People use all kinds of metrics to tout the popularity of their shows, whether it’s the number of iTunes reviews they get or the total downloads they receive per month. These metrics mean different things and don’t necessarily connote success, North said.
But having a big audience doesn’t necessarily matter. “When people interview experts, even if nobody ever listens to the podcast, hosts get the benefit of learning from and networking with the guest,” she said. “It’s a great stunt.”
Call him cynical, but for the past few years, Jordan Harbinger, host of “The Jordan Harbinger Show” podcast, in which he interviews business experts, has given a talk titled “For the Love of God, Please Don’t Start Another Podcast.”
“It’s sort of tongue-in-cheek, obviously,” he said. “I love podcasting, and the more shows in the mix the better, as long as they’re done by someone who actually cares and isn’t just trying to get a piece of pie.”
What needs to be created, he said, is “a real conversation that will benefit the audience, not the host.”
He thinks there is a “podcast industrial complex.” Hosts aren’t starting shows “because it’s a fun, niche hobby,” he said. “They do it to make money or because it will make them an influencer.”
There’s no available data comparing podcast formats, such as how many interview shows exist and how many are news programs or narrative journalism. But industry analysts and production companies say that so-called “bantercasts,” in which the host and guests chitchat for an hour or more, make up the bulk of new productions.
“So many of these are just painful,” said Tom Webster, the senior vice president of Edison Research, which tracks consumer media behavior. “We revere the great interviewers, but it’s an incredible skill that nobody has. What did Terry Gross do before she had her own show? Well, she was an interviewer, not a marketer for a software company.”
Steve Pratt, a veteran Canadian Broadcasting Corp. producer who now runs a podcasting company called Pacific Content, actively discourages his clients from starting interview shows. Just because Joe Rogan can do it well, Pratt said, doesn’t mean the average Joe can.

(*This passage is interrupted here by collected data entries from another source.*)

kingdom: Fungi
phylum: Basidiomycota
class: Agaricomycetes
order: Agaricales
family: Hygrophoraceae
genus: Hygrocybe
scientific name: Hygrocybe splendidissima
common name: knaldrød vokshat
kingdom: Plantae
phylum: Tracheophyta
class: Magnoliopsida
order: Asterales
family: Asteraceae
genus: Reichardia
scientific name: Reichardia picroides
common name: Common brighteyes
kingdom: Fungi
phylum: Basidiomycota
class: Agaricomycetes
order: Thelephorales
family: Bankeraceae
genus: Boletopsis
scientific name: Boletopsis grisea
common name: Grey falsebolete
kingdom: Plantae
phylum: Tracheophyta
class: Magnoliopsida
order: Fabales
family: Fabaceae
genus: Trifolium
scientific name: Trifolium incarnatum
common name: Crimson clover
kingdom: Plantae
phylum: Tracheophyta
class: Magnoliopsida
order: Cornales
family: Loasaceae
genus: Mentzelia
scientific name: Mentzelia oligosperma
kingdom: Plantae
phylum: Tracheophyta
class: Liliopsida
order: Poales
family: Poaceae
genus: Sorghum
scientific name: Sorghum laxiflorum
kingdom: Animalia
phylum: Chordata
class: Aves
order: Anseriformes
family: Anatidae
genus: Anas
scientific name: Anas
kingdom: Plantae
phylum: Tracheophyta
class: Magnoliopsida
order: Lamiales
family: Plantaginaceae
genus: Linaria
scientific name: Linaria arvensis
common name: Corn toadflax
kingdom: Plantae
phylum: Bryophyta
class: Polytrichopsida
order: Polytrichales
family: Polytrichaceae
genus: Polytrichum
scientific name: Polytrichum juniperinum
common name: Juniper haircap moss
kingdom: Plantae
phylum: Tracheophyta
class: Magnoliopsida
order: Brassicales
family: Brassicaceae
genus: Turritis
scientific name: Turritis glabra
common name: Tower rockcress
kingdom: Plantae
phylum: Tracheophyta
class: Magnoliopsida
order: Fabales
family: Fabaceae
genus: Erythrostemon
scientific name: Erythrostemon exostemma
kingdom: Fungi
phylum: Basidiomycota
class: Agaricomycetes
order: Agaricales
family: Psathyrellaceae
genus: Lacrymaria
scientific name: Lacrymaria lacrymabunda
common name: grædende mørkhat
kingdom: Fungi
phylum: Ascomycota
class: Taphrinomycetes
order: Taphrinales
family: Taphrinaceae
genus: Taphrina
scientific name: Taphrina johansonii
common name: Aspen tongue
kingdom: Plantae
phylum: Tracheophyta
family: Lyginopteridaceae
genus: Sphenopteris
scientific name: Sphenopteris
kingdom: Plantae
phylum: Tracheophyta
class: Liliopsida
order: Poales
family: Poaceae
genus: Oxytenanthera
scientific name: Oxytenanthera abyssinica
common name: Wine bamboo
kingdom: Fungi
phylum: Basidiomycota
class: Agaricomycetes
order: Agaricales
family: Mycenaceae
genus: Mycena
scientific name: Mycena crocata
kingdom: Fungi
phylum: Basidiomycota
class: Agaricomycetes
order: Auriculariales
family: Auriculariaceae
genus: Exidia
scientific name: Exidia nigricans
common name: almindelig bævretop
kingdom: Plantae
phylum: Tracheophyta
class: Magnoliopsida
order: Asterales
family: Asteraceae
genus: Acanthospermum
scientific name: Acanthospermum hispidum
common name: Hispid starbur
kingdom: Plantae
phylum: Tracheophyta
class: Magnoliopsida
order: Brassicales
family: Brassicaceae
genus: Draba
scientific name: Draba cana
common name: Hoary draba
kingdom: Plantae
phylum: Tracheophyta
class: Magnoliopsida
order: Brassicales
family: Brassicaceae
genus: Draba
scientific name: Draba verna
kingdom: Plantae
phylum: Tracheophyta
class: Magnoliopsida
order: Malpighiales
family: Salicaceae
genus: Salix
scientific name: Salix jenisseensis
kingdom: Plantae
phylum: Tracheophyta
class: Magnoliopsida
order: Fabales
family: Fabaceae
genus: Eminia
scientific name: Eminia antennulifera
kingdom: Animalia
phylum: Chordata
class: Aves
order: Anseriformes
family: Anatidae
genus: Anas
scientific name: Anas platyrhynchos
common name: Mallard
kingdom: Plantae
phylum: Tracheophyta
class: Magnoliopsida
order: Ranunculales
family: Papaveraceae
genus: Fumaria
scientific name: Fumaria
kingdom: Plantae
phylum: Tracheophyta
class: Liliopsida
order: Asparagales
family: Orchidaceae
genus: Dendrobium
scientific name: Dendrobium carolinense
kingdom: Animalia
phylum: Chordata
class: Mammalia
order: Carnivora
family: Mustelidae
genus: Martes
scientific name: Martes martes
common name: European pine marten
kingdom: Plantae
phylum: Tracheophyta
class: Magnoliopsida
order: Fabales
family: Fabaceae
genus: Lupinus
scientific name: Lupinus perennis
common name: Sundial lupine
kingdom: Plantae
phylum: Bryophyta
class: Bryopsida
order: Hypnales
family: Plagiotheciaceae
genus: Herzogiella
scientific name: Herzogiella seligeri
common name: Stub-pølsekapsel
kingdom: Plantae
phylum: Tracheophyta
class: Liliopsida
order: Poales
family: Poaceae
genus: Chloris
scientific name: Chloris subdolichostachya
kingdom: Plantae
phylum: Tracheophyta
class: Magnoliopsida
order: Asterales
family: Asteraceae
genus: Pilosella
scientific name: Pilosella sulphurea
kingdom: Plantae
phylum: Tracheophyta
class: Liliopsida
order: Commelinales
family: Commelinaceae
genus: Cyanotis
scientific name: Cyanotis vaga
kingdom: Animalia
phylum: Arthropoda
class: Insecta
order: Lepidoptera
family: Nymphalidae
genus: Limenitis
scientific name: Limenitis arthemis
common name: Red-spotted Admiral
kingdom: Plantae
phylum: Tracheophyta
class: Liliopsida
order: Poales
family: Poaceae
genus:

He likes to remind clients that the average American commute is under half an hour (about 27 minutes, according to census data) so you’ve got to respect people’s time. The key is to “put yourself in the listener’s shoes over and over again,” he said.
Meanwhile, Mandriota is giving podcasting another go. Her new attempt is an interview-style show about sex and relationships, and she’s committed to a longer run than “The Advice Podcast.”
“I’m going to have a set strategy, do the research and make sure I know what I’m doing, instead of just seeing what sticks,” she said. “It definitely won’t be taped at a library where janitors are walking around, yelling in the background of each episode.”